Friday’s show from Thackerville, Okla., did 314,000 viewers, the highest for the promotion since a July 12 show that did 325,000 viewers for a Julia Budd women’s featherweight title defense against Olga Rubin.
Lawal, 38, a former Strikeforce light heavyweight champion, and one of Bellator’s signature stars during his seven-year run with the promotion, had retired after a loss to Jiri Prochazka on April 21 in Yokohama, Japan. That fight was to determine the first Rizin light heavyweight champion. Lawal had knocked out Prochzaka in 2015 to win the Rizin heavyweight Grand Prix tournament on New Year’s Eve at the Saitama Super Arena.
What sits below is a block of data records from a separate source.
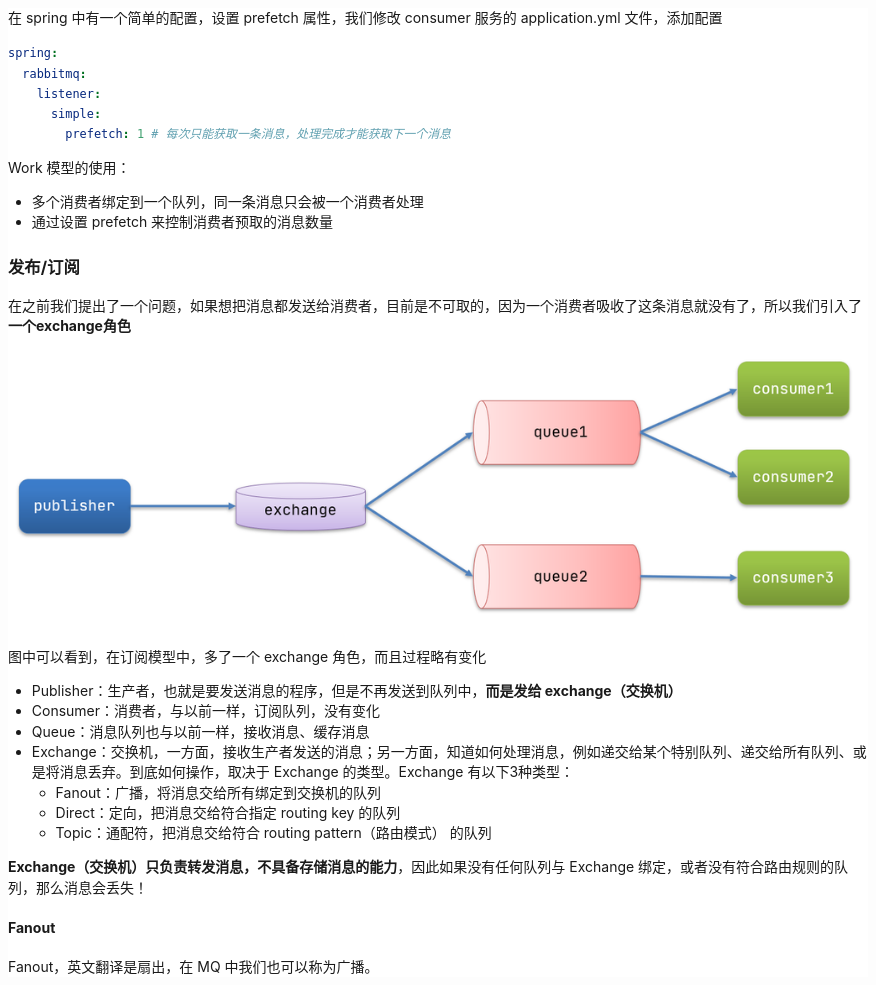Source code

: 在 spring 中有一个简单的配置，设置 prefetch 属性，我们修改 consumer 服务的 application.yml 文件，添加配置

```yml
spring:
  rabbitmq:
    listener:
      simple:
        prefetch: 1 # 每次只能获取一条消息，处理完成才能获取下一个消息
```

Work 模型的使用：

- 多个消费者绑定到一个队列，同一条消息只会被一个消费者处理
- 通过设置 prefetch 来控制消费者预取的消息数量

### 发布/订阅

在之前我们提出了一个问题，如果想把消息都发送给消费者，目前是不可取的，因为一个消费者吸收了这条消息就没有了，所以我们引入了**一个exchange角色**



[![img](../pic/20210904213455.png)](https://cdn.xn2001.com/img/2021/20210904213455.png)





图中可以看到，在订阅模型中，多了一个 exchange 角色，而且过程略有变化

- Publisher：生产者，也就是要发送消息的程序，但是不再发送到队列中，**而是发给 exchange（交换机）**
- Consumer：消费者，与以前一样，订阅队列，没有变化
- Queue：消息队列也与以前一样，接收消息、缓存消息
- Exchange：交换机，一方面，接收生产者发送的消息；另一方面，知道如何处理消息，例如递交给某个特别队列、递交给所有队列、或是将消息丢弃。到底如何操作，取决于 Exchange 的类型。Exchange 有以下3种类型：
  - Fanout：广播，将消息交给所有绑定到交换机的队列
  - Direct：定向，把消息交给符合指定 routing key 的队列
  - Topic：通配符，把消息交给符合 routing pattern（路由模式） 的队列

**Exchange（交换机）只负责转发消息，不具备存储消息的能力**，因此如果没有任何队列与 Exchange 绑定，或者没有符合路由规则的队列，那么消息会丢失！

#### Fanout

Fanout，英文翻译是扇出，在 MQ 中我们也可以称为广播。
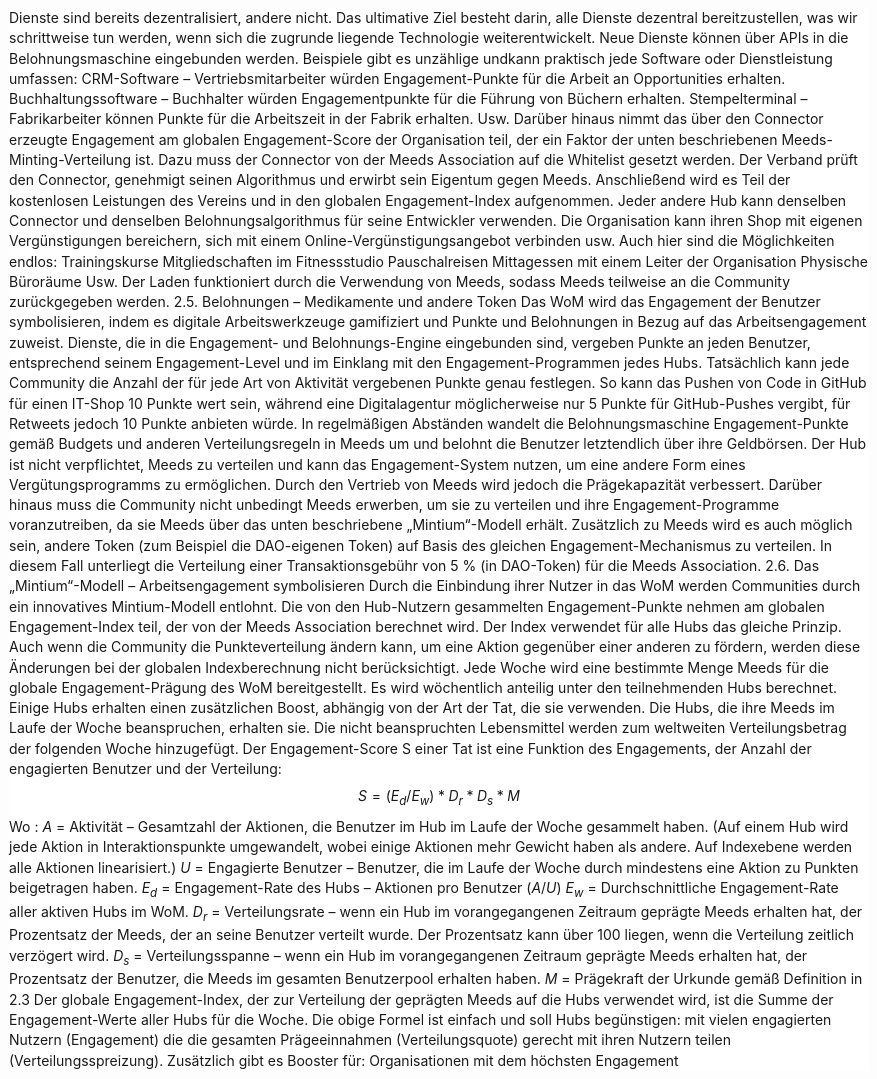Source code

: Dienste sind bereits dezentralisiert, andere nicht. Das ultimative Ziel besteht darin, alle Dienste dezentral bereitzustellen, was wir schrittweise tun werden, wenn sich die zugrunde liegende Technologie weiterentwickelt. Neue Dienste können über APIs in die Belohnungsmaschine eingebunden werden. Beispiele gibt es unzählige undkann praktisch jede Software oder Dienstleistung umfassen: CRM-Software – Vertriebsmitarbeiter würden Engagement-Punkte für die Arbeit an Opportunities erhalten. Buchhaltungssoftware – Buchhalter würden Engagementpunkte für die Führung von Büchern erhalten. Stempelterminal – Fabrikarbeiter können Punkte für die Arbeitszeit in der Fabrik erhalten. Usw. Darüber hinaus nimmt das über den Connector erzeugte Engagement am globalen Engagement-Score der Organisation teil, der ein Faktor der unten beschriebenen Meeds-Minting-Verteilung ist. Dazu muss der Connector von der Meeds Association auf die Whitelist gesetzt werden. Der Verband prüft den Connector, genehmigt seinen Algorithmus und erwirbt sein Eigentum gegen Meeds. Anschließend wird es Teil der kostenlosen Leistungen des Vereins und in den globalen Engagement-Index aufgenommen. Jeder andere Hub kann denselben Connector und denselben Belohnungsalgorithmus für seine Entwickler verwenden. Die Organisation kann ihren Shop mit eigenen Vergünstigungen bereichern, sich mit einem Online-Vergünstigungsangebot verbinden usw. Auch hier sind die Möglichkeiten endlos: Trainingskurse Mitgliedschaften im Fitnessstudio Pauschalreisen Mittagessen mit einem Leiter der Organisation Physische Büroräume Usw. Der Laden funktioniert durch die Verwendung von Meeds, sodass Meeds teilweise an die Community zurückgegeben werden. 2.5. Belohnungen – Medikamente und andere Token Das WoM wird das Engagement der Benutzer symbolisieren, indem es digitale Arbeitswerkzeuge gamifiziert und Punkte und Belohnungen in Bezug auf das Arbeitsengagement zuweist. Dienste, die in die Engagement- und Belohnungs-Engine eingebunden sind, vergeben Punkte an jeden Benutzer, entsprechend seinem Engagement-Level und im Einklang mit den Engagement-Programmen jedes Hubs. Tatsächlich kann jede Community die Anzahl der für jede Art von Aktivität vergebenen Punkte genau festlegen. So kann das Pushen von Code in GitHub für einen IT-Shop 10 Punkte wert sein, während eine Digitalagentur möglicherweise nur 5 Punkte für GitHub-Pushes vergibt, für Retweets jedoch 10 Punkte anbieten würde. In regelmäßigen Abständen wandelt die Belohnungsmaschine Engagement-Punkte gemäß Budgets und anderen Verteilungsregeln in Meeds um und belohnt die Benutzer letztendlich über ihre Geldbörsen. Der Hub ist nicht verpflichtet, Meeds zu verteilen und kann das Engagement-System nutzen, um eine andere Form eines Vergütungsprogramms zu ermöglichen. Durch den Vertrieb von Meeds wird jedoch die Prägekapazität verbessert. Darüber hinaus muss die Community nicht unbedingt Meeds erwerben, um sie zu verteilen und ihre Engagement-Programme voranzutreiben, da sie Meeds über das unten beschriebene „Mintium“-Modell erhält. Zusätzlich zu Meeds wird es auch möglich sein, andere Token (zum Beispiel die DAO-eigenen Token) auf Basis des gleichen Engagement-Mechanismus zu verteilen. In diesem Fall unterliegt die Verteilung einer Transaktionsgebühr von 5 % (in DAO-Token) für die Meeds Association. 2.6. Das „Mintium“-Modell – Arbeitsengagement symbolisieren Durch die Einbindung ihrer Nutzer in das WoM werden Communities durch ein innovatives Mintium-Modell entlohnt. Die von den Hub-Nutzern gesammelten Engagement-Punkte nehmen am globalen Engagement-Index teil, der von der Meeds Association berechnet wird. Der Index verwendet für alle Hubs das gleiche Prinzip. Auch wenn die Community die Punkteverteilung ändern kann, um eine Aktion gegenüber einer anderen zu fördern, werden diese Änderungen bei der globalen Indexberechnung nicht berücksichtigt. Jede Woche wird eine bestimmte Menge Meeds für die globale Engagement-Prägung des WoM bereitgestellt. Es wird wöchentlich anteilig unter den teilnehmenden Hubs berechnet. Einige Hubs erhalten einen zusätzlichen Boost, abhängig von der Art der Tat, die sie verwenden. Die Hubs, die ihre Meeds im Laufe der Woche beanspruchen, erhalten sie. Die nicht beanspruchten Lebensmittel werden zum weltweiten Verteilungsbetrag der folgenden Woche hinzugefügt. Der Engagement-Score S einer Tat ist eine Funktion des Engagements, der Anzahl der engagierten Benutzer und der Verteilung: $$S = (E_d / E_w) * D_r * D_s * M$$ Wo : $A$ = Aktivität – Gesamtzahl der Aktionen, die Benutzer im Hub im Laufe der Woche gesammelt haben. (Auf einem Hub wird jede Aktion in Interaktionspunkte umgewandelt, wobei einige Aktionen mehr Gewicht haben als andere. Auf Indexebene werden alle Aktionen linearisiert.) $U$ = Engagierte Benutzer – Benutzer, die im Laufe der Woche durch mindestens eine Aktion zu Punkten beigetragen haben. $E_d$ = Engagement-Rate des Hubs – Aktionen pro Benutzer ($A/U$) $E_w$ = Durchschnittliche Engagement-Rate aller aktiven Hubs im WoM. $D_r$ = Verteilungsrate – wenn ein Hub im vorangegangenen Zeitraum geprägte Meeds erhalten hat, der Prozentsatz der Meeds, der an seine Benutzer verteilt wurde. Der Prozentsatz kann über 100 liegen, wenn die Verteilung zeitlich verzögert wird. $D_s$ = Verteilungsspanne – wenn ein Hub im vorangegangenen Zeitraum geprägte Meeds erhalten hat, der Prozentsatz der Benutzer, die Meeds im gesamten Benutzerpool erhalten haben. $M$ = Prägekraft der Urkunde gemäß Definition in 2.3 Der globale Engagement-Index, der zur Verteilung der geprägten Meeds auf die Hubs verwendet wird, ist die Summe der Engagement-Werte aller Hubs für die Woche. Die obige Formel ist einfach und soll Hubs begünstigen: mit vielen engagierten Nutzern (Engagement) die die gesamten Prägeeinnahmen (Verteilungsquote) gerecht mit ihren Nutzern teilen (Verteilungsspreizung). Zusätzlich gibt es Booster für: Organisationen mit dem höchsten
Engagement
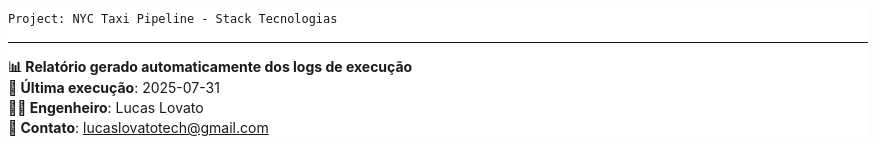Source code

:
 ```
Project: NYC Taxi Pipeline - Stack Tecnologias
```

---

**📊 Relatório gerado automaticamente dos logs de execução**  
**🔄 Última execução**: 2025-07-31  
**👨‍💻 Engenheiro**: Lucas Lovato  
**📧 Contato**: lucaslovatotech@gmail.com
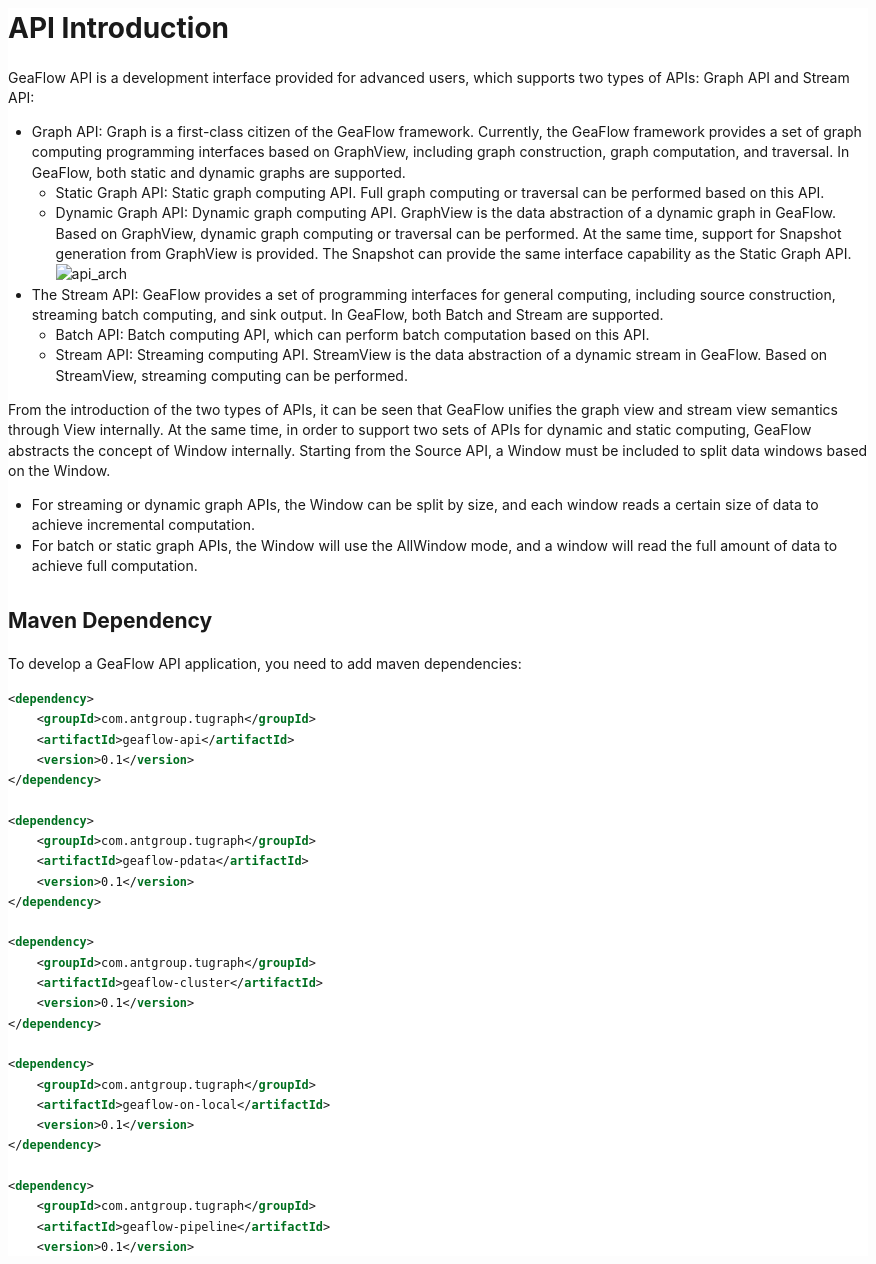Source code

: # API Introduction
GeaFlow API is a development interface provided for advanced users, which supports two types of APIs: Graph API and Stream API:
* Graph API: Graph is a first-class citizen of the GeaFlow framework. Currently, the GeaFlow framework provides a set of graph computing programming interfaces based on GraphView, including graph construction, graph computation, and traversal. In GeaFlow, both static and dynamic graphs are supported.
    * Static Graph API: Static graph computing API. Full graph computing or traversal can be performed based on this API.
    * Dynamic Graph API: Dynamic graph computing API. GraphView is the data abstraction of a dynamic graph in GeaFlow. Based on GraphView, dynamic graph computing or traversal can be performed. At the same time, support for Snapshot generation from GraphView is provided. The Snapshot can provide the same interface capability as the Static Graph API.
      ![api_arch](../../../../static/img/api_arch.jpeg)
* The Stream API: GeaFlow provides a set of programming interfaces for general computing, including source construction, streaming batch computing, and sink output. In GeaFlow, both Batch and Stream are supported.
    * Batch API: Batch computing API, which can perform batch computation based on this API.
    * Stream API: Streaming computing API. StreamView is the data abstraction of a dynamic stream in GeaFlow. Based on StreamView, streaming computing can be performed.

From the introduction of the two types of APIs, it can be seen that GeaFlow unifies the graph view and stream view semantics through View internally. At the same time, in order to support two sets of APIs for dynamic and static computing, GeaFlow abstracts the concept of Window internally. Starting from the Source API, a Window must be included to split data windows based on the Window.
* For streaming or dynamic graph APIs, the Window can be split by size, and each window reads a certain size of data to achieve incremental computation.
* For batch or static graph APIs, the Window will use the AllWindow mode, and a window will read the full amount of data to achieve full computation.

## Maven Dependency
To develop a GeaFlow API application, you need to add maven dependencies:

```xml
<dependency>
    <groupId>com.antgroup.tugraph</groupId>
    <artifactId>geaflow-api</artifactId>
    <version>0.1</version>
</dependency>

<dependency>
    <groupId>com.antgroup.tugraph</groupId>
    <artifactId>geaflow-pdata</artifactId>
    <version>0.1</version>
</dependency>

<dependency>
    <groupId>com.antgroup.tugraph</groupId>
    <artifactId>geaflow-cluster</artifactId>
    <version>0.1</version>
</dependency>

<dependency>
    <groupId>com.antgroup.tugraph</groupId>
    <artifactId>geaflow-on-local</artifactId>
    <version>0.1</version>
</dependency>

<dependency>
    <groupId>com.antgroup.tugraph</groupId>
    <artifactId>geaflow-pipeline</artifactId>
    <version>0.1</version>
```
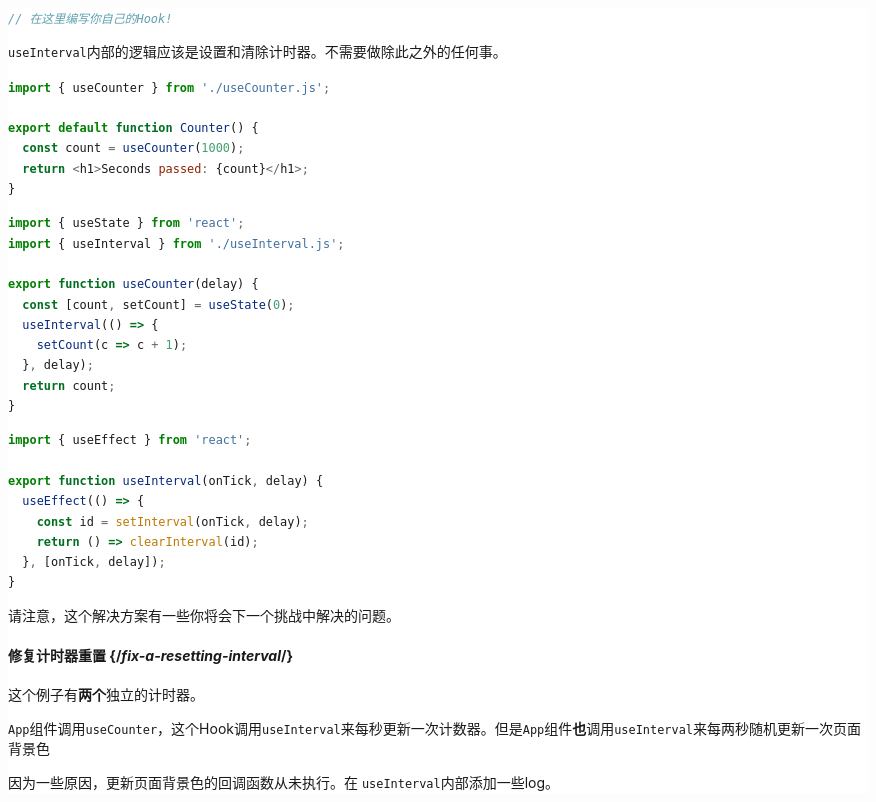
 ```js useInterval.js
// 在这里编写你自己的Hook!
```

</Sandpack>

<Solution>

`useInterval`内部的逻辑应该是设置和清除计时器。不需要做除此之外的任何事。

<Sandpack>

```js
import { useCounter } from './useCounter.js';

export default function Counter() {
  const count = useCounter(1000);
  return <h1>Seconds passed: {count}</h1>;
}
```

```js useCounter.js
import { useState } from 'react';
import { useInterval } from './useInterval.js';

export function useCounter(delay) {
  const [count, setCount] = useState(0);
  useInterval(() => {
    setCount(c => c + 1);
  }, delay);
  return count;
}
```

```js useInterval.js active
import { useEffect } from 'react';

export function useInterval(onTick, delay) {
  useEffect(() => {
    const id = setInterval(onTick, delay);
    return () => clearInterval(id);
  }, [onTick, delay]);
}
```

</Sandpack>

请注意，这个解决方案有一些你将会下一个挑战中解决的问题。

</Solution>

#### 修复计时器重置 {/*fix-a-resetting-interval*/}

这个例子有**两个**独立的计时器。

`App`组件调用`useCounter`，这个Hook调用`useInterval`来每秒更新一次计数器。但是`App`组件**也**调用`useInterval`来每两秒随机更新一次页面背景色

因为一些原因，更新页面背景色的回调函数从未执行。在 `useInterval`内部添加一些log。
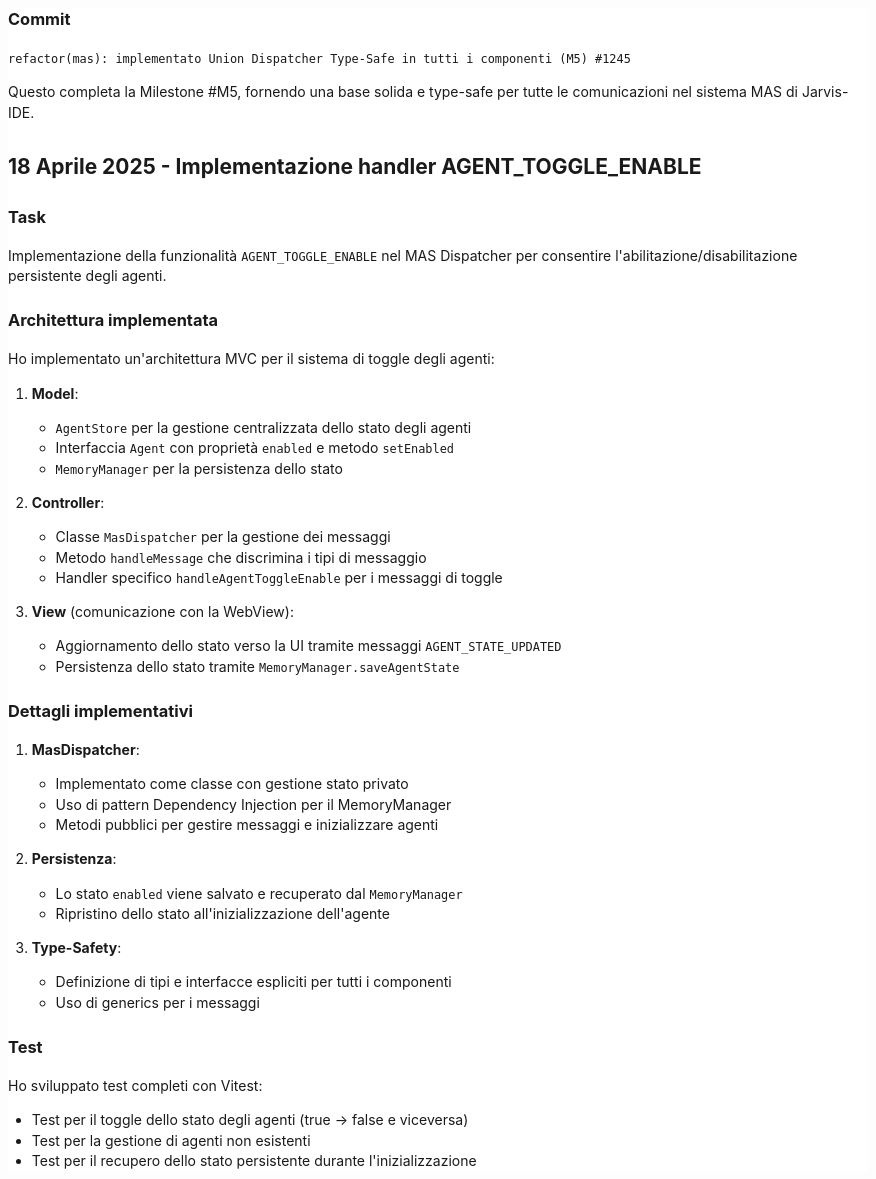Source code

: ### Commit
```
refactor(mas): implementato Union Dispatcher Type-Safe in tutti i componenti (M5) #1245
```

Questo completa la Milestone #M5, fornendo una base solida e type-safe per tutte le comunicazioni nel sistema MAS di Jarvis-IDE.

## 18 Aprile 2025 - Implementazione handler AGENT_TOGGLE_ENABLE

### Task
Implementazione della funzionalità `AGENT_TOGGLE_ENABLE` nel MAS Dispatcher per consentire l'abilitazione/disabilitazione persistente degli agenti.

### Architettura implementata
Ho implementato un'architettura MVC per il sistema di toggle degli agenti:

1. **Model**: 
   - `AgentStore` per la gestione centralizzata dello stato degli agenti
   - Interfaccia `Agent` con proprietà `enabled` e metodo `setEnabled`
   - `MemoryManager` per la persistenza dello stato

2. **Controller**:
   - Classe `MasDispatcher` per la gestione dei messaggi
   - Metodo `handleMessage` che discrimina i tipi di messaggio
   - Handler specifico `handleAgentToggleEnable` per i messaggi di toggle

3. **View** (comunicazione con la WebView):
   - Aggiornamento dello stato verso la UI tramite messaggi `AGENT_STATE_UPDATED`
   - Persistenza dello stato tramite `MemoryManager.saveAgentState`

### Dettagli implementativi
1. **MasDispatcher**: 
   - Implementato come classe con gestione stato privato
   - Uso di pattern Dependency Injection per il MemoryManager
   - Metodi pubblici per gestire messaggi e inizializzare agenti

2. **Persistenza**:
   - Lo stato `enabled` viene salvato e recuperato dal `MemoryManager`
   - Ripristino dello stato all'inizializzazione dell'agente

3. **Type-Safety**:
   - Definizione di tipi e interfacce espliciti per tutti i componenti
   - Uso di generics per i messaggi

### Test
Ho sviluppato test completi con Vitest:
- Test per il toggle dello stato degli agenti (true → false e viceversa)
- Test per la gestione di agenti non esistenti
- Test per il recupero dello stato persistente durante l'inizializzazione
Lawal had started his career in Japan in 2008 with the Sengoku promotion and appeared several times with Japan during his Bellator career as part of Bellator’s working agreement with Rizin.
But he decided to do one last fight, on Friday night, with Andrew Kapel, since the show was in Oklahoma. Lawal had wrestled in college at both Central Oklahoma, where he won the 2002 Division II national championship, and at Oklahoma State, where he placed third at the 2003 Division I Nationals at 197 pounds. Before going into MMA, Lawal was the national free style champion at 185 pounds in 2005, 2006 and 2008.
It didn’t go well, as Lawal was knocked out in an early exchange at 1:22, his fourth straight defeat, to end his career with a 21-10 record with one no-contest. Lawal said he would continue to coach at ATT, and also debuted the next day with Major League Wrestling, a pro wrestling promotion. Lawal had wrestled for Impact Wrestling in the past and was scouted by industry-leader WWE before the start of his MMA career and was close to signing when WWE wrestler Shad Gaspard told him that he could always do pro wrestling, but he would regret it later if he didn’t give MMA a shot first.
Lawal was one of the top light heavyweights in the game until a horrifying staph infection led to multiple knee surgeries and threatened his career. He came back and still competed at a high level, but his wrestling game wasn’t the same after the surgeries.
John Slater defeated Costello van Steenis via decision in Friday’s main event, on a show that also included former UFC ranked bantamweight Leslie Smith losing to Arlene Blencowe.
Bellator had strong Friday night sports competition including WWE Smackdown (2,610,000 viewers), NBA on ESPN (825,000 viewers), College Football on ESPN 2 (787,000) and College Football on FS 1 (648,000 viewers).